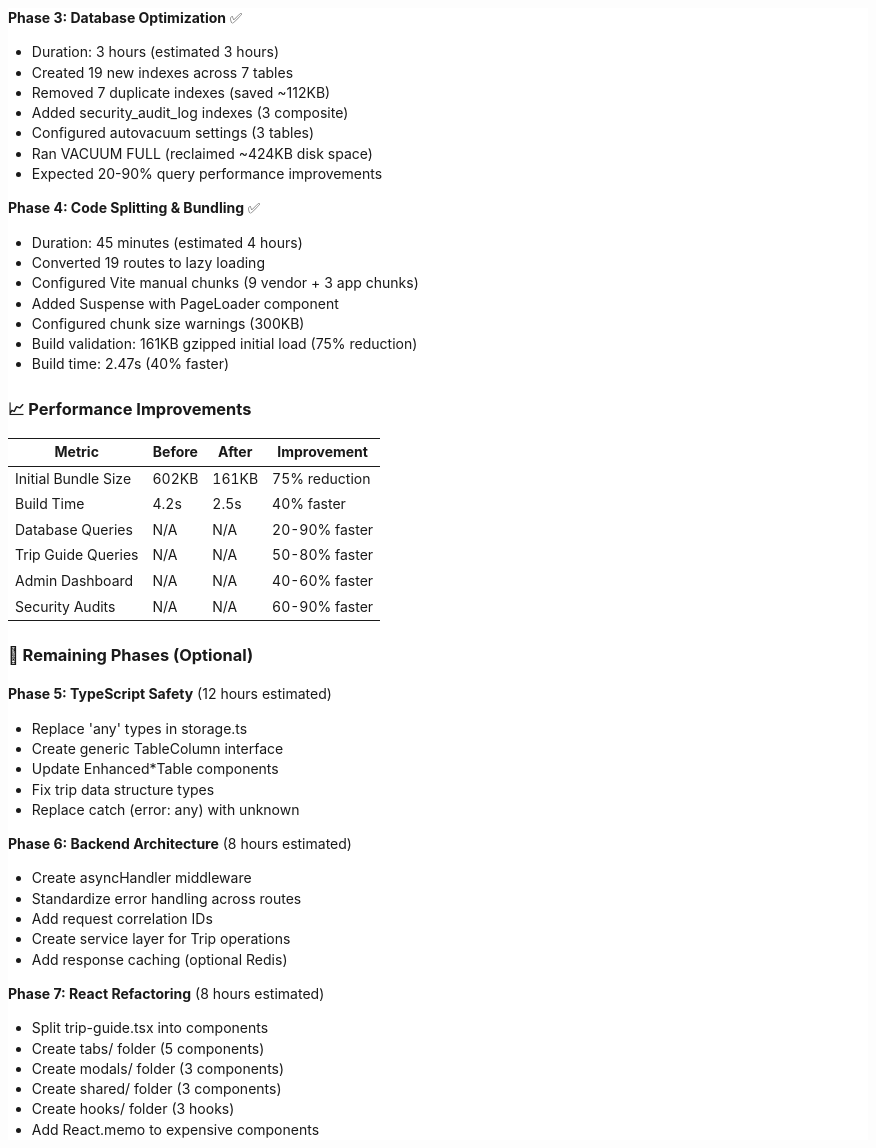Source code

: **Phase 3: Database Optimization** ✅
- Duration: 3 hours (estimated 3 hours)
- Created 19 new indexes across 7 tables
- Removed 7 duplicate indexes (saved ~112KB)
- Added security_audit_log indexes (3 composite)
- Configured autovacuum settings (3 tables)
- Ran VACUUM FULL (reclaimed ~424KB disk space)
- Expected 20-90% query performance improvements

**Phase 4: Code Splitting & Bundling** ✅
- Duration: 45 minutes (estimated 4 hours)
- Converted 19 routes to lazy loading
- Configured Vite manual chunks (9 vendor + 3 app chunks)
- Added Suspense with PageLoader component
- Configured chunk size warnings (300KB)
- Build validation: 161KB gzipped initial load (75% reduction)
- Build time: 2.47s (40% faster)

### 📈 Performance Improvements

| Metric | Before | After | Improvement |
|--------|--------|-------|-------------|
| Initial Bundle Size | 602KB | 161KB | 75% reduction |
| Build Time | 4.2s | 2.5s | 40% faster |
| Database Queries | N/A | N/A | 20-90% faster |
| Trip Guide Queries | N/A | N/A | 50-80% faster |
| Admin Dashboard | N/A | N/A | 40-60% faster |
| Security Audits | N/A | N/A | 60-90% faster |

### 🎯 Remaining Phases (Optional)

**Phase 5: TypeScript Safety** (12 hours estimated)
- Replace 'any' types in storage.ts
- Create generic TableColumn<T> interface
- Update Enhanced*Table components
- Fix trip data structure types
- Replace catch (error: any) with unknown

**Phase 6: Backend Architecture** (8 hours estimated)
- Create asyncHandler middleware
- Standardize error handling across routes
- Add request correlation IDs
- Create service layer for Trip operations
- Add response caching (optional Redis)

**Phase 7: React Refactoring** (8 hours estimated)
- Split trip-guide.tsx into components
- Create tabs/ folder (5 components)
- Create modals/ folder (3 components)
- Create shared/ folder (3 components)
- Create hooks/ folder (3 hooks)
- Add React.memo to expensive components
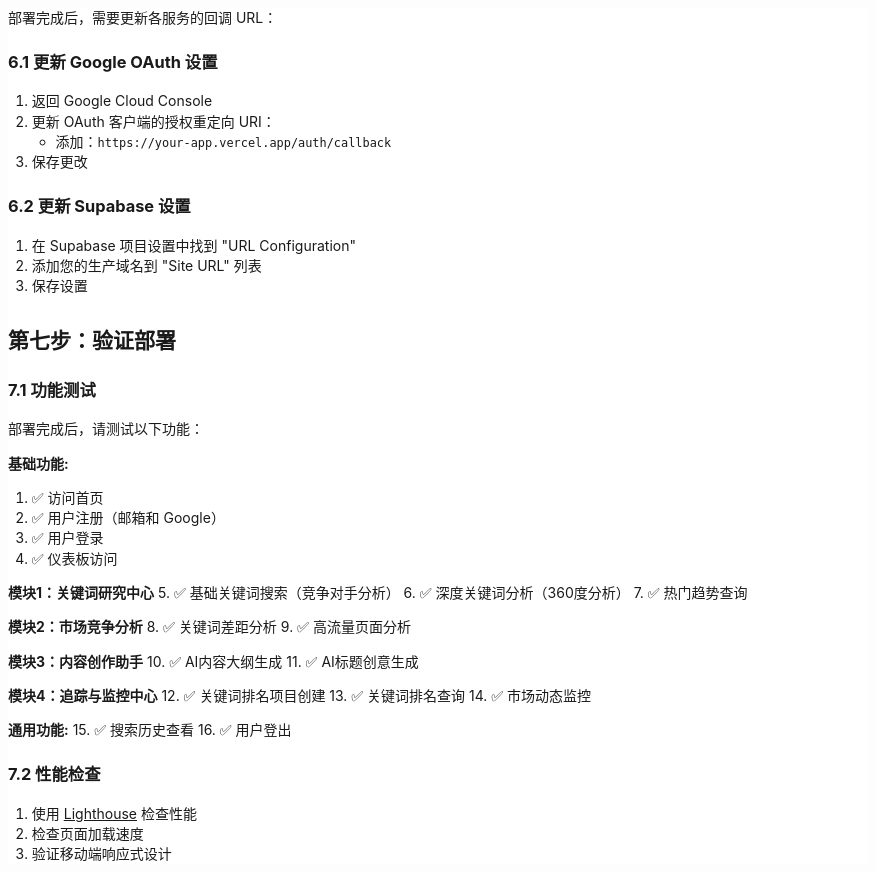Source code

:部署完成后，需要更新各服务的回调 URL：

### 6.1 更新 Google OAuth 设置

1. 返回 Google Cloud Console
2. 更新 OAuth 客户端的授权重定向 URI：
   - 添加：`https://your-app.vercel.app/auth/callback`
3. 保存更改

### 6.2 更新 Supabase 设置

1. 在 Supabase 项目设置中找到 "URL Configuration"
2. 添加您的生产域名到 "Site URL" 列表
3. 保存设置

## 第七步：验证部署

### 7.1 功能测试

部署完成后，请测试以下功能：

**基础功能:**
1. ✅ 访问首页
2. ✅ 用户注册（邮箱和 Google）
3. ✅ 用户登录
4. ✅ 仪表板访问

**模块1：关键词研究中心**
5. ✅ 基础关键词搜索（竞争对手分析）
6. ✅ 深度关键词分析（360度分析）
7. ✅ 热门趋势查询

**模块2：市场竞争分析**
8. ✅ 关键词差距分析
9. ✅ 高流量页面分析

**模块3：内容创作助手**
10. ✅ AI内容大纲生成
11. ✅ AI标题创意生成

**模块4：追踪与监控中心**
12. ✅ 关键词排名项目创建
13. ✅ 关键词排名查询
14. ✅ 市场动态监控

**通用功能:**
15. ✅ 搜索历史查看
16. ✅ 用户登出

### 7.2 性能检查

1. 使用 [Lighthouse](https://developers.google.com/web/tools/lighthouse) 检查性能
2. 检查页面加载速度
3. 验证移动端响应式设计
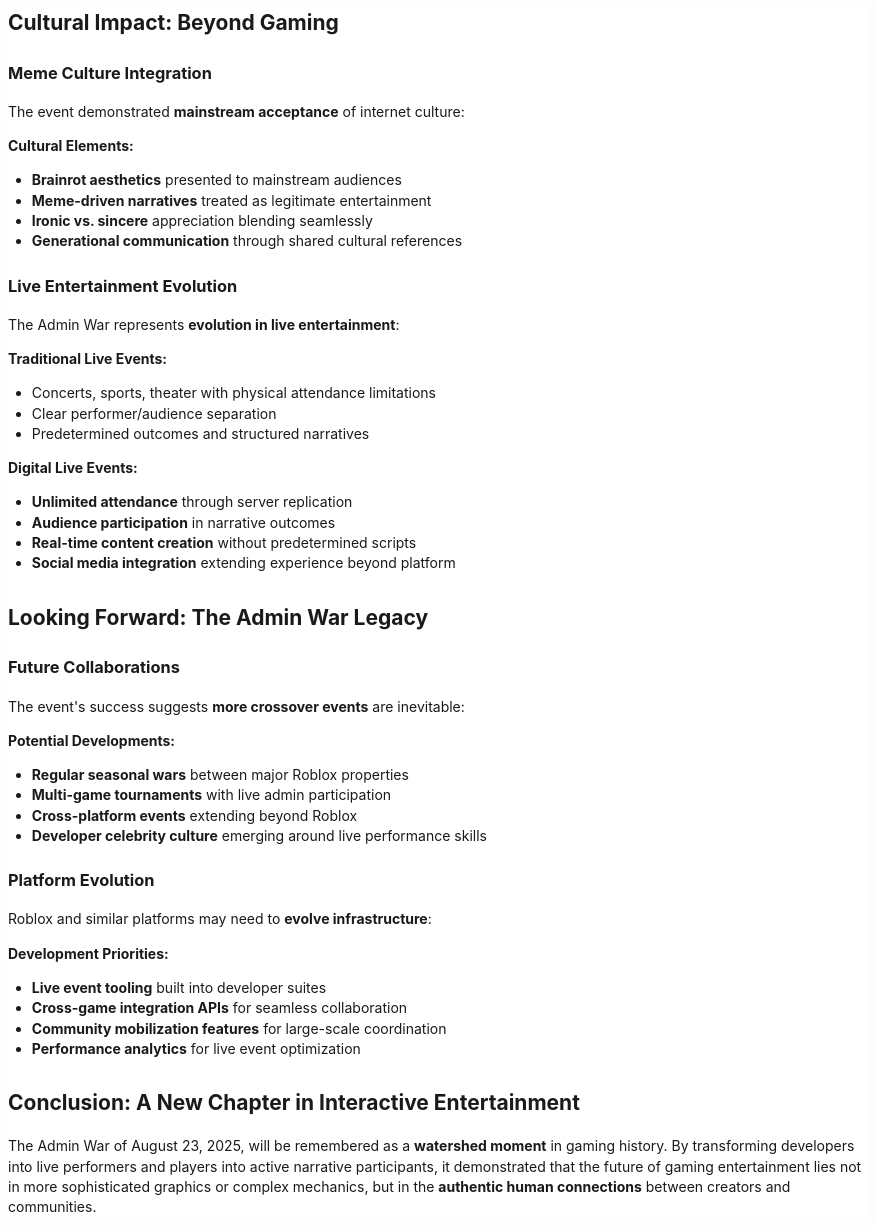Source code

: ## Cultural Impact: Beyond Gaming

### Meme Culture Integration

The event demonstrated **mainstream acceptance** of internet culture:

**Cultural Elements:**
- **Brainrot aesthetics** presented to mainstream audiences
- **Meme-driven narratives** treated as legitimate entertainment
- **Ironic vs. sincere** appreciation blending seamlessly
- **Generational communication** through shared cultural references

### Live Entertainment Evolution

The Admin War represents **evolution in live entertainment**:

**Traditional Live Events:**
- Concerts, sports, theater with physical attendance limitations
- Clear performer/audience separation
- Predetermined outcomes and structured narratives

**Digital Live Events:**
- **Unlimited attendance** through server replication
- **Audience participation** in narrative outcomes
- **Real-time content creation** without predetermined scripts
- **Social media integration** extending experience beyond platform

## Looking Forward: The Admin War Legacy

### Future Collaborations

The event's success suggests **more crossover events** are inevitable:

**Potential Developments:**
- **Regular seasonal wars** between major Roblox properties
- **Multi-game tournaments** with live admin participation
- **Cross-platform events** extending beyond Roblox
- **Developer celebrity culture** emerging around live performance skills

### Platform Evolution

Roblox and similar platforms may need to **evolve infrastructure**:

**Development Priorities:**
- **Live event tooling** built into developer suites
- **Cross-game integration APIs** for seamless collaboration
- **Community mobilization features** for large-scale coordination
- **Performance analytics** for live event optimization

## Conclusion: A New Chapter in Interactive Entertainment

The Admin War of August 23, 2025, will be remembered as a **watershed moment** in gaming history. By transforming developers into live performers and players into active narrative participants, it demonstrated that the future of gaming entertainment lies not in more sophisticated graphics or complex mechanics, but in the **authentic human connections** between creators and communities.
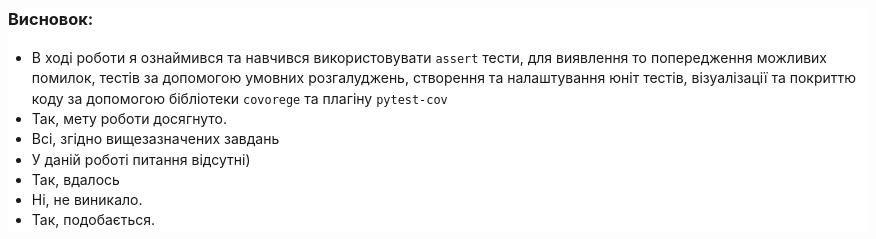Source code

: 
### Висновок: 
-  В ході роботи я ознаймився та навчився використовувати `assert` тести, для виявлення то попередження можливих помилок, тестів за допомогою умовних розгалуджень, створення та налаштування юніт тестів, візуалізації та покриттю коду за допомогою бібліотеки `сovorege` та плагіну `pytest-cov`
- Так, мету роботи досягнуто.
- Всі, згідно вищезазначених завдань
- У даній роботі питання відсутні)
- Так, вдалось
- Ні, не виникало.
- Так, подобається.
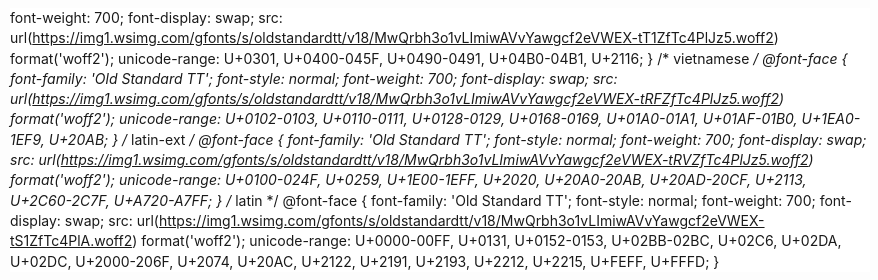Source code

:   font-weight: 700;
  font-display: swap;
  src: url(https://img1.wsimg.com/gfonts/s/oldstandardtt/v18/MwQrbh3o1vLImiwAVvYawgcf2eVWEX-tT1ZfTc4PlJz5.woff2) format('woff2');
  unicode-range: U+0301, U+0400-045F, U+0490-0491, U+04B0-04B1, U+2116;
}
/* vietnamese */
@font-face {
  font-family: 'Old Standard TT';
  font-style: normal;
  font-weight: 700;
  font-display: swap;
  src: url(https://img1.wsimg.com/gfonts/s/oldstandardtt/v18/MwQrbh3o1vLImiwAVvYawgcf2eVWEX-tRFZfTc4PlJz5.woff2) format('woff2');
  unicode-range: U+0102-0103, U+0110-0111, U+0128-0129, U+0168-0169, U+01A0-01A1, U+01AF-01B0, U+1EA0-1EF9, U+20AB;
}
/* latin-ext */
@font-face {
  font-family: 'Old Standard TT';
  font-style: normal;
  font-weight: 700;
  font-display: swap;
  src: url(https://img1.wsimg.com/gfonts/s/oldstandardtt/v18/MwQrbh3o1vLImiwAVvYawgcf2eVWEX-tRVZfTc4PlJz5.woff2) format('woff2');
  unicode-range: U+0100-024F, U+0259, U+1E00-1EFF, U+2020, U+20A0-20AB, U+20AD-20CF, U+2113, U+2C60-2C7F, U+A720-A7FF;
}
/* latin */
@font-face {
  font-family: 'Old Standard TT';
  font-style: normal;
  font-weight: 700;
  font-display: swap;
  src: url(https://img1.wsimg.com/gfonts/s/oldstandardtt/v18/MwQrbh3o1vLImiwAVvYawgcf2eVWEX-tS1ZfTc4PlA.woff2) format('woff2');
  unicode-range: U+0000-00FF, U+0131, U+0152-0153, U+02BB-02BC, U+02C6, U+02DA, U+02DC, U+2000-206F, U+2074, U+20AC, U+2122, U+2191, U+2193, U+2212, U+2215, U+FEFF, U+FFFD;
}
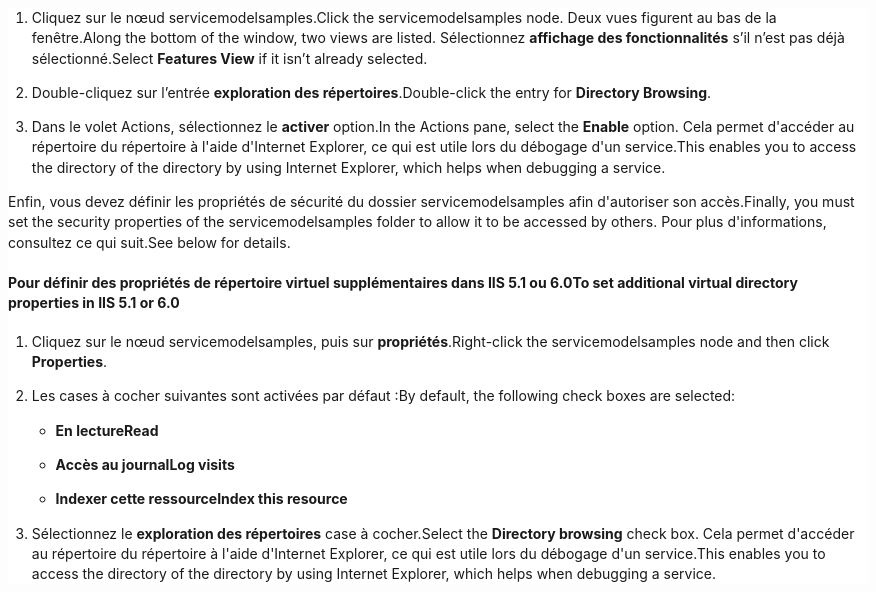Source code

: 1.  <span data-ttu-id="80a4b-136">Cliquez sur le nœud servicemodelsamples.</span><span class="sxs-lookup"><span data-stu-id="80a4b-136">Click the servicemodelsamples node.</span></span> <span data-ttu-id="80a4b-137">Deux vues figurent au bas de la fenêtre.</span><span class="sxs-lookup"><span data-stu-id="80a4b-137">Along the bottom of the window, two views are listed.</span></span> <span data-ttu-id="80a4b-138">Sélectionnez **affichage des fonctionnalités** s’il n’est pas déjà sélectionné.</span><span class="sxs-lookup"><span data-stu-id="80a4b-138">Select **Features View** if it isn’t already selected.</span></span>  
  
2.  <span data-ttu-id="80a4b-139">Double-cliquez sur l’entrée **exploration des répertoires**.</span><span class="sxs-lookup"><span data-stu-id="80a4b-139">Double-click the entry for **Directory Browsing**.</span></span>  
  
3.  <span data-ttu-id="80a4b-140">Dans le volet Actions, sélectionnez le **activer** option.</span><span class="sxs-lookup"><span data-stu-id="80a4b-140">In the Actions pane, select the **Enable** option.</span></span> <span data-ttu-id="80a4b-141">Cela permet d'accéder au répertoire du répertoire à l'aide d'Internet Explorer, ce qui est utile lors du débogage d'un service.</span><span class="sxs-lookup"><span data-stu-id="80a4b-141">This enables you to access the directory of the directory by using Internet Explorer, which helps when debugging a service.</span></span>  
  
 <span data-ttu-id="80a4b-142">Enfin, vous devez définir les propriétés de sécurité du dossier servicemodelsamples afin d'autoriser son accès.</span><span class="sxs-lookup"><span data-stu-id="80a4b-142">Finally, you must set the security properties of the servicemodelsamples folder to allow it to be accessed by others.</span></span> <span data-ttu-id="80a4b-143">Pour plus d'informations, consultez ce qui suit.</span><span class="sxs-lookup"><span data-stu-id="80a4b-143">See below for details.</span></span>  
  
#### <a name="to-set-additional-virtual-directory-properties-in-iis-51-or-60"></a><span data-ttu-id="80a4b-144">Pour définir des propriétés de répertoire virtuel supplémentaires dans IIS 5.1 ou 6.0</span><span class="sxs-lookup"><span data-stu-id="80a4b-144">To set additional virtual directory properties in IIS 5.1 or 6.0</span></span>  
  
1.  <span data-ttu-id="80a4b-145">Cliquez sur le nœud servicemodelsamples, puis sur **propriétés**.</span><span class="sxs-lookup"><span data-stu-id="80a4b-145">Right-click the servicemodelsamples node and then click **Properties**.</span></span>  
  
2.  <span data-ttu-id="80a4b-146">Les cases à cocher suivantes sont activées par défaut :</span><span class="sxs-lookup"><span data-stu-id="80a4b-146">By default, the following check boxes are selected:</span></span>  
  
    -   <span data-ttu-id="80a4b-147">**En lecture**</span><span class="sxs-lookup"><span data-stu-id="80a4b-147">**Read**</span></span>  
  
    -   <span data-ttu-id="80a4b-148">**Accès au journal**</span><span class="sxs-lookup"><span data-stu-id="80a4b-148">**Log visits**</span></span>  
  
    -   <span data-ttu-id="80a4b-149">**Indexer cette ressource**</span><span class="sxs-lookup"><span data-stu-id="80a4b-149">**Index this resource**</span></span>  
  
3.  <span data-ttu-id="80a4b-150">Sélectionnez le **exploration des répertoires** case à cocher.</span><span class="sxs-lookup"><span data-stu-id="80a4b-150">Select the **Directory browsing** check box.</span></span> <span data-ttu-id="80a4b-151">Cela permet d'accéder au répertoire du répertoire à l'aide d'Internet Explorer, ce qui est utile lors du débogage d'un service.</span><span class="sxs-lookup"><span data-stu-id="80a4b-151">This enables you to access the directory of the directory by using Internet Explorer, which helps when debugging a service.</span></span>  
  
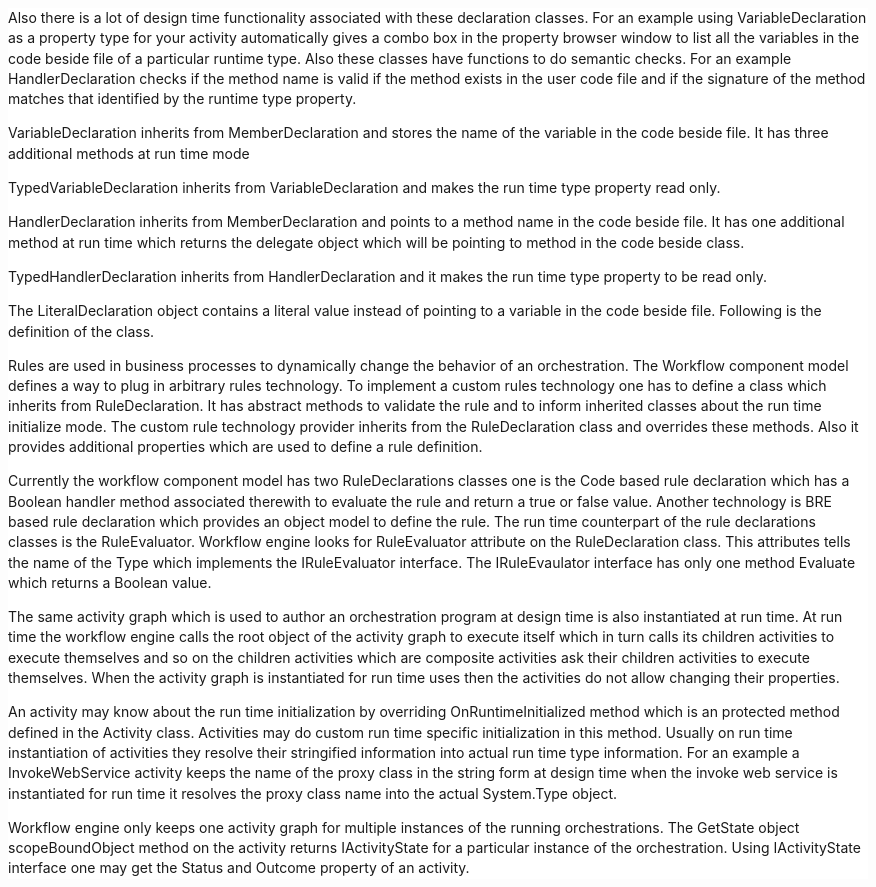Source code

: Also there is a lot of design time functionality associated with these declaration classes. For an example using VariableDeclaration as a property type for your activity automatically gives a combo box in the property browser window to list all the variables in the code beside file of a particular runtime type. Also these classes have functions to do semantic checks. For an example HandlerDeclaration checks if the method name is valid if the method exists in the user code file and if the signature of the method matches that identified by the runtime type property.

VariableDeclaration inherits from MemberDeclaration and stores the name of the variable in the code beside file. It has three additional methods at run time mode 

TypedVariableDeclaration inherits from VariableDeclaration and makes the run time type property read only.

HandlerDeclaration inherits from MemberDeclaration and points to a method name in the code beside file. It has one additional method at run time which returns the delegate object which will be pointing to method in the code beside class.

TypedHandlerDeclaration inherits from HandlerDeclaration and it makes the run time type property to be read only.

The LiteralDeclaration object contains a literal value instead of pointing to a variable in the code beside file. Following is the definition of the class.

Rules are used in business processes to dynamically change the behavior of an orchestration. The Workflow component model defines a way to plug in arbitrary rules technology. To implement a custom rules technology one has to define a class which inherits from RuleDeclaration. It has abstract methods to validate the rule and to inform inherited classes about the run time initialize mode. The custom rule technology provider inherits from the RuleDeclaration class and overrides these methods. Also it provides additional properties which are used to define a rule definition.

Currently the workflow component model has two RuleDeclarations classes one is the Code based rule declaration which has a Boolean handler method associated therewith to evaluate the rule and return a true or false value. Another technology is BRE based rule declaration which provides an object model to define the rule. The run time counterpart of the rule declarations classes is the RuleEvaluator. Workflow engine looks for RuleEvaluator attribute on the RuleDeclaration class. This attributes tells the name of the Type which implements the IRuleEvaluator interface. The IRuleEvaulator interface has only one method Evaluate which returns a Boolean value.

The same activity graph which is used to author an orchestration program at design time is also instantiated at run time. At run time the workflow engine calls the root object of the activity graph to execute itself which in turn calls its children activities to execute themselves and so on the children activities which are composite activities ask their children activities to execute themselves. When the activity graph is instantiated for run time uses then the activities do not allow changing their properties.

An activity may know about the run time initialization by overriding OnRuntimeInitialized method which is an protected method defined in the Activity class. Activities may do custom run time specific initialization in this method. Usually on run time instantiation of activities they resolve their stringified information into actual run time type information. For an example a InvokeWebService activity keeps the name of the proxy class in the string form at design time when the invoke web service is instantiated for run time it resolves the proxy class name into the actual System.Type object.

Workflow engine only keeps one activity graph for multiple instances of the running orchestrations. The GetState object scopeBoundObject method on the activity returns IActivityState for a particular instance of the orchestration. Using IActivityState interface one may get the Status and Outcome property of an activity.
..............................
◆ ASSIGNMENT:
Using only the entries above, output the line with "The event demonstrated", the line with "- **Multi-game tournaments**", and all lines between them, exactly as they stand.

◆ TASK SOLUTION:
The event demonstrated **mainstream acceptance** of internet culture:

**Cultural Elements:**
- **Brainrot aesthetics** presented to mainstream audiences
- **Meme-driven narratives** treated as legitimate entertainment
- **Ironic vs. sincere** appreciation blending seamlessly
- **Generational communication** through shared cultural references

### Live Entertainment Evolution

The Admin War represents **evolution in live entertainment**:

**Traditional Live Events:**
- Concerts, sports, theater with physical attendance limitations
- Clear performer/audience separation
- Predetermined outcomes and structured narratives

**Digital Live Events:**
- **Unlimited attendance** through server replication
- **Audience participation** in narrative outcomes
- **Real-time content creation** without predetermined scripts
- **Social media integration** extending experience beyond platform

## Looking Forward: The Admin War Legacy

### Future Collaborations

The event's success suggests **more crossover events** are inevitable:

**Potential Developments:**
- **Regular seasonal wars** between major Roblox properties
- **Multi-game tournaments** with live admin participation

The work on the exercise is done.